Capilouto is correct about all of this. Like Capilouto, we would prefer not to see our state drink of this cup. But we believe it is bound to.

This is where the near-criminal mismanagement of Kentucky’s pension obligations over the past two decades has brought us. There’s plenty of blame to go around. We have little doubt that those who have been complicit in creating this disaster smugly assumed that when the time came, the state would simply raise taxes.

Here’s why that’s not going to happen: There’s a legislative election this year, and a governor’s election next year. The chances taxes will be increased in the next two years are precisely zero.

Longer term, Illinois stands as testament to the truth about the tax option. That state has massively raised taxes in response to its own pension debacle. The result: it is losing population at the fastest rate of any state in the nation. And still, its pension deficit expands.

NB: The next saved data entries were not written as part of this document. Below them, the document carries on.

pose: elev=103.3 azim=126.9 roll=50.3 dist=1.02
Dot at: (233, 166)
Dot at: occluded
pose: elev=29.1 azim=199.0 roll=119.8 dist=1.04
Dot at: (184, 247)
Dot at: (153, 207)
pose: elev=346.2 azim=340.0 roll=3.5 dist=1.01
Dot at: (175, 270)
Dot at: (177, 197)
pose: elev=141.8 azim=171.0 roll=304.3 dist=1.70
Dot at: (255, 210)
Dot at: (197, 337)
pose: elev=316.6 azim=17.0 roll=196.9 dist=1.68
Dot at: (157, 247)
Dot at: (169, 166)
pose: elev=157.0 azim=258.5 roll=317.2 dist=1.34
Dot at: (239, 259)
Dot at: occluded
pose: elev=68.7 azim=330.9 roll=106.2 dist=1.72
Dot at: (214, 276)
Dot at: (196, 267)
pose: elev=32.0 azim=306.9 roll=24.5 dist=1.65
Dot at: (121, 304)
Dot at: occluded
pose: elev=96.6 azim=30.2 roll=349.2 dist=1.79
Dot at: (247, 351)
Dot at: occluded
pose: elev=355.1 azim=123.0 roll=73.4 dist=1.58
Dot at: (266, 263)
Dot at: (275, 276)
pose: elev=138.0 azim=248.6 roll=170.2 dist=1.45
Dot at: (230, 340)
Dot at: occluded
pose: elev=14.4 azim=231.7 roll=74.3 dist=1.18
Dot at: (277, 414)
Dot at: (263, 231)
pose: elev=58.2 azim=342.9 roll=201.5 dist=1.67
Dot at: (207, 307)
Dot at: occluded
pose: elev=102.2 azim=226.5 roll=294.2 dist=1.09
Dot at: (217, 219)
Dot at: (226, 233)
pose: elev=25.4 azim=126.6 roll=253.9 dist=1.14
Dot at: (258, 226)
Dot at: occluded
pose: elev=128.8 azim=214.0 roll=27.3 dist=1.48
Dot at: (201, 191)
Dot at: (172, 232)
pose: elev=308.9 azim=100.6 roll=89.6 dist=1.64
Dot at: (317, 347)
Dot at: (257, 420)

College-bound Illinois students are attending out-of-state schools at record rates as pension-driven budget cuts decimate higher education. Officials at Southern Illinois University said last year that enrollment there is in free fall, with freshman enrollment down 40 percent since 2015. The school is looking at merging 42 departments into 18 “schools” after enduring $50 million in budget cuts the past couple of years.

This outcome is what we at the Sun have been warning about for years. And unfortunately UK and the state’s other higher education institutions are getting their first taste of it now. It’s a tragedy, a terrible penalty exacted not by Bevin, but a past, long lineage of lying politicians.